During the first week of her tenure at the Akerman residence, my mother returned home to such a display. Over tea and cake, Magda Neini explained to my mother that she just didn’t understand how to please me.
“I ask her what she wants, and she tells me nothing. So I search up and down, taking everything out of the cabinets, offering her everything I can find. But she doesn’t want any of it. She wants nothing. Where is this nothing?”
My mother still laughs when she relays this story. Even now, fourteen years later, when I want “nothing,” my mother will laugh and inevitably tell the story of Magda Neini’s search for “nothing.”
Magda Neini stayed with my family all year long, including summers at Aviv Gardens, our little Jewish Bungalow Colony in the Catskills. The only vivid memory of these summers I have is of sitting on the grass next to the clothesline, watching Magda Neini hang laundry. I remember Magda with her solid and robust body, showing only slight signs of succumbing to age, dressed in an oversized t-shirt displaying some tourist attraction along the lines of Cancun, hanging my leopard-print bathing suit.

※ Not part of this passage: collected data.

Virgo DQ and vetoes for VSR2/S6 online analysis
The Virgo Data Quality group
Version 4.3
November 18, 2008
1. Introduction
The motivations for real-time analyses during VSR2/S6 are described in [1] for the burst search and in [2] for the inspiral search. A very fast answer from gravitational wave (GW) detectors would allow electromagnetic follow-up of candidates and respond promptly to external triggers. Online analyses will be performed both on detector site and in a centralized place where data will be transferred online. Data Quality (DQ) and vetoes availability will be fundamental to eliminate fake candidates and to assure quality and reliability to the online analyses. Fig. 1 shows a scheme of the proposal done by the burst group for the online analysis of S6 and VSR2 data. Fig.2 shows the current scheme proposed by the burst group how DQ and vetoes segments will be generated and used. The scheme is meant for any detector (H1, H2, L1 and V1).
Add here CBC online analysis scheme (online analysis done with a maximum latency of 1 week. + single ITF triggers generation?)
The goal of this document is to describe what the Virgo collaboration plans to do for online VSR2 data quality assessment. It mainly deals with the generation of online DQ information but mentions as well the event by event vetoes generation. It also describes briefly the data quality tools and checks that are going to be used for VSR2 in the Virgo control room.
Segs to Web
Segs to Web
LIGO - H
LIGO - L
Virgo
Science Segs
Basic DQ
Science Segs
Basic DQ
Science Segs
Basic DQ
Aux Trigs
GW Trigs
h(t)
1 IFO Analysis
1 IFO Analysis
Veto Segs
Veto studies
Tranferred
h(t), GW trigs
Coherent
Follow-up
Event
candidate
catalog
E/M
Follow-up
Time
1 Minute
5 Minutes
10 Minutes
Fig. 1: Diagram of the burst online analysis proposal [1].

That bathing suit was the cause of the only animosity between Magda Neini and me. As my family packed up into our mini station wagon at the end of another pristine summer, waving goodbye to the Jamesway Movie Theater and the Shoprite, I remembered that my favorite bathing suit was still hanging on the clothesline in the backyard.
Magda Neini had forgotten to pack it. Never again would I frolic carefree in the public pool like a small leopard cub.
***
September, 1989… I am about to start Pre-1A: the year before first grade. It is time for Magda to go back to Hungary.
Once again, my family piles into the mini station wagon and takes the fifteen-minute drive to JFK International Airport.
My family and I stand together, speaking in Hungarian, to the great dismay of my sister, who still does not speak it, sharing goodbyes with Magda Neini.
Magda leans down to hug me. We exchange goodbyes in Hungarian, until the time finally comes for her to board her plane. She walks away, bags in hand, and heads up an escalator in clear view of where we are standing.
I watch Magda Neini head up the escalator and out of view. I watch as her tuft of short curly dark auburn hair goes out of view for one last time. I’m not crying, and I don’t feel sad. This is the way things are supposed to be, I think silently.
There is a lengthy silence as we each reflect on the kind, old woman who has come and gone from our lives. My father turns to me, and in Hungarian asks me something. I don’t understand him.
He repeats himself over and over again, and I just continue to stare at him with the blank look I gave my grandmother when she tried to speak to me in Hungarian.
The last Hungarian word I ever spoke was “Sevroos,”—Goodbye, Magda Neini.
These days, I still don’t speak Hungarian, but remain fluent in Yiddish.
When I go home now and my mother has that enormous blue pot on the stove, I can’t help but recall the soup game and notice how my mother’s reddish, curly hair resembles Magda’s so closely. When she puts a bowl of goulash in front of me, I feign disappointment, but quickly dismiss it as I pick up the spoon and dig right in.
If only Magda Neini could see me now.